The wafer 200 on which the trench 260 is formed is polished on its back surface. Prior to this, the wafer 200 is removed from the photoresist 250 as shown in FIG. The tape 220 is attached to the active surface. The tape 220 attached to the active surface of the wafer 200 is used for the purpose of preventing the scattering of the semiconductor chips when the individual semiconductor chips are separated from the wafer 200 as in the conventional wafer dicing method using a blade. do. The wafer 200 with the tape 220 attached thereto is placed on the top surface of the wafer table 210 with its back side facing upward, as shown in FIGS. 7 and 8, and a polishing wheel 212. The back surface is polished using a polishing means such as the above. Since the back surface polishing is performed from the back surface of the wafer 200 to the trench 260, when the back surface polishing is completed, the wafer 200 is separated into the respective semiconductor chips 290. The individual semiconductor chips 290 are formed to have a thickness L2 thinner than the thickness K of the wafer.

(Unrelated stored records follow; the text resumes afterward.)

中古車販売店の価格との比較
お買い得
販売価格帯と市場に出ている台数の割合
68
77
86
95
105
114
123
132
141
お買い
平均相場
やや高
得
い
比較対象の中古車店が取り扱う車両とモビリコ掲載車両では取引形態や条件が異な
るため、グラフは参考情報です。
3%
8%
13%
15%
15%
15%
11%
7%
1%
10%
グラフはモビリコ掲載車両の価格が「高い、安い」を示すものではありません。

As such, according to the wafer dicing method using dry etching and backside polishing according to the present invention, it is possible to eliminate problems such as direct mechanical friction and vibration on each cut surface of the wafer, and thus, conventional wafer dicing. It prevents the edge damage of the semiconductor chip, the crack of the surface of the semiconductor chip, the chipping phenomenon, etc., which can be caused by the method, and also prevents the reduction of the yield in the post-process and the increase of the defect rate of the product, as well as the cutting width between the individual semiconductor chips. By enabling the micromachining, such as the reduction, the effect of supporting the miniaturization and lightening of the semiconductor chip can be obtained.

Claims (1)

In a wafer dicing method for separating a plurality of semiconductor chips (semiconductor chips) formed on a wafer into individual semiconductor chips, Applying a photo resist to an active surface of the wafer; Exposing the photoresist to expose a scribe lane on the active surface; A third step of forming a trench having a predetermined depth at a position of the cutting line by performing dry etching on the exposed cutting line; And A fourth step of separating a plurality of semiconductor chips formed in the wafer into individual semiconductor chips by the trench by performing polishing on the back surface of the wafer up to the trench; Wafer dicing method using dry etching and back grinding comprising a.